In this post, I argue that it is important to understand why a few charters (like KIPP) perform better than others. An editorial in today’s Washington Post points out that KIPP’s results suggest the achievement-improving potential of more school time for lower-income students – i.e., longer days and years.
Through longer days, mandatory Saturdays, and summer school, KIPP students spend about 60 percent more time in school than typical regular public school students. That’s the equivalent of over 100 regular public school days of additional time. This is an astounding difference.
But it’s not just KIPP.
Many (perhaps most) of the urban charter schools that get relentless national attention for their results have their students for much more time than regular public schools (which typically provide 6-6.5 hours a day).
For instance, the much-touted Harlem Success Academies, like KIPP, run almost 9 hours per day (about 40-50 percent more time).
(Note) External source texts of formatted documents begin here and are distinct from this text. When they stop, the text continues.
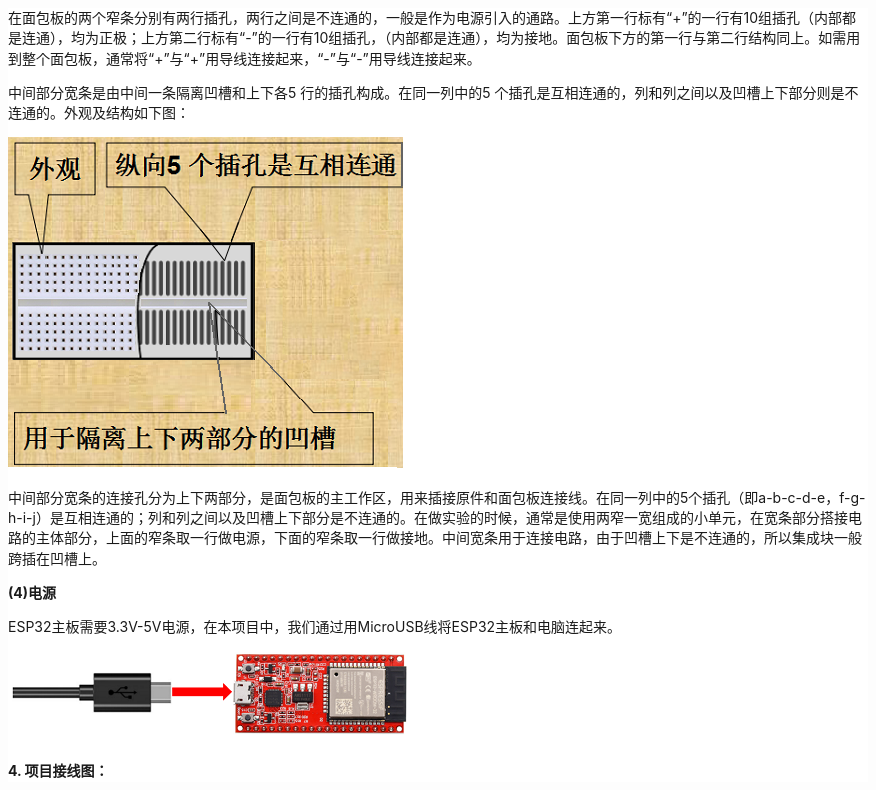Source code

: 
在面包板的两个窄条分别有两行插孔，两行之间是不连通的，一般是作为电源引入的通路。上方第一行标有“+”的一行有10组插孔（内部都是连通），均为正极；上方第二行标有“-”的一行有10组插孔，（内部都是连通），均为接地。面包板下方的第一行与第二行结构同上。如需用到整个面包板，通常将“+”与“+”用导线连接起来，“-”与“-”用导线连接起来。

中间部分宽条是由中间一条隔离凹槽和上下各5 行的插孔构成。在同一列中的5 个插孔是互相连通的，列和列之间以及凹槽上下部分则是不连通的。外观及结构如下图：

![Img](./media/17.png)

中间部分宽条的连接孔分为上下两部分，是面包板的主工作区，用来插接原件和面包板连接线。在同一列中的5个插孔（即a-b-c-d-e，f-g-h-i-j）是互相连通的；列和列之间以及凹槽上下部分是不连通的。在做实验的时候，通常是使用两窄一宽组成的小单元，在宽条部分搭接电路的主体部分，上面的窄条取一行做电源，下面的窄条取一行做接地。中间宽条用于连接电路，由于凹槽上下是不连通的，所以集成块一般跨插在凹槽上。

**(4)电源**

ESP32主板需要3.3V-5V电源，在本项目中，我们通过用MicroUSB线将ESP32主板和电脑连起来。

![Img](./media/3.png)

#### 4. 项目接线图：
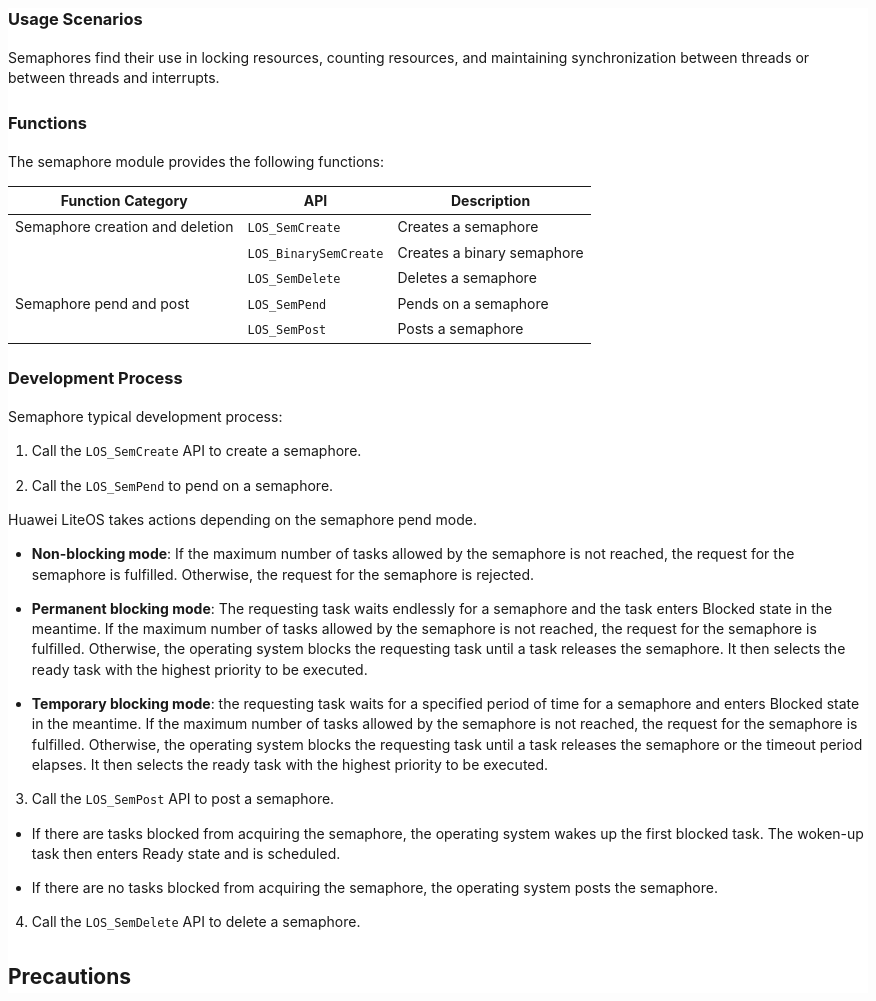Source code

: ### Usage Scenarios

Semaphores find their use in locking resources, counting resources, and maintaining synchronization between threads or between threads and interrupts.  

### Functions

The semaphore module provides the following functions:  

| Function Category               | API                   | Description                |
|---------------------------------|-----------------------|----------------------------|
| Semaphore creation and deletion | `LOS_SemCreate`       | Creates a semaphore        |
|                                 | `LOS_BinarySemCreate` | Creates a binary semaphore |
|                                 | `LOS_SemDelete`       | Deletes a semaphore        |
| Semaphore pend and post         | `LOS_SemPend`         | Pends on a semaphore       |
|                                 | `LOS_SemPost`         | Posts a semaphore          |

### Development Process

Semaphore typical development process:  

1. Call the `LOS_SemCreate` API to create a semaphore.

2. Call the `LOS_SemPend` to pend on a semaphore.

 Huawei LiteOS takes actions depending on the semaphore pend mode.

 - **Non-blocking mode**: If the maximum number of tasks allowed by the semaphore is not reached, the request for the semaphore is fulfilled. Otherwise, the request for the semaphore is rejected.

 - **Permanent blocking mode**: The requesting task waits endlessly for a semaphore and the task enters Blocked state in the meantime. If the maximum number of tasks allowed by the semaphore is not reached, the request for the semaphore is fulfilled. Otherwise, the operating system blocks the requesting task until a task releases the semaphore. It then selects the ready task with the highest priority to be executed.  

 - **Temporary blocking mode**: the requesting task waits for a specified period of time for a semaphore and enters Blocked state in the meantime. If the maximum number of tasks allowed by the semaphore is not reached, the request for the semaphore is fulfilled. Otherwise, the operating system blocks the requesting task until a task releases the semaphore or the timeout period elapses. It then selects the ready task with the highest priority to be executed.  

3. Call the `LOS_SemPost` API to post a semaphore.

 - If there are tasks blocked from acquiring the semaphore, the operating system wakes up the first blocked task. The woken-up task then enters Ready state and is scheduled.

 - If there are no tasks blocked from acquiring the semaphore, the operating system posts the semaphore.

4. Call the `LOS_SemDelete` API to delete a semaphore.

## Precautions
Achievement First schools (in New York and Connecticut) provide an 8.5 hour day and summer school. The BASIS charter schools in Arizona run almost 8 hours. The Aspire schools in California have a 7.5 hour day and 10 more days than regular publics in the state. The SEED charter schools use a boarding model that keeps the students 24 hours a day, 5 days a week.
So, how much of the higher performance of these widely-publicized charter schools is attributable to the simple fact that they have the kids for the equivalent of 40-100 additional days?
This is a difficult question to answer empirically. The KIPP report couldn’t measure the effect of school time because KIPP schools don’t vary much in their days and hours, and researchers cannot differentiate the time effects from the overall school effects. More school time is also often correlated with other variables, such as revenue (which is needed to keep schools open longer, and which these charters often receive from private donations), and it is tough to isolate these variables’ effects.
But both of the most recent charter lottery studies (here and here) find associations between school time and higher performance. These findings square with other evidence outside the charter realm, such as this clever Education Next article’s use of snow days to estimate the effect of longer school years, and there are several analyses showing that student attendance (i.e., more time in school) improves performance (see this recently-published paper). There is also common sense: What school couldn’t do better with a few extra months?
Some charter advocates would no doubt argue that more school time is an inherent part of the “charter advantage,” since so few regular public districts have established a longer day or year (and many are cutting them back for budgetary reasons). But this is more of a political than an empirical argument about “what works.” It also ignores the fact that additional time has been successfully tried in urban districts, such as the longer days and years in the Chancellor’s District in New York City (also here) and the School Improvement Zone in Miami-Dade.
I’m not saying that charter school effects should be dismissed if they are largely explained by longer school days/years. Actually, I’m saying the opposite: If this is the case, then we should consider it among the more important findings that charter school research can produce.
Charters like KIPP are held up as models of what schools can achieve with students from low-income families. As examples, these schools provide much of the rationale for the continued expansion of charter schools, despite growing evidence that most charters don’t work any better than regular public schools and many have results that are worse. If this success largely boils down to an extra few months of school time, this should, in my view, change the substance of the charter debate immediately and permanently. We will have discovered “charterness.”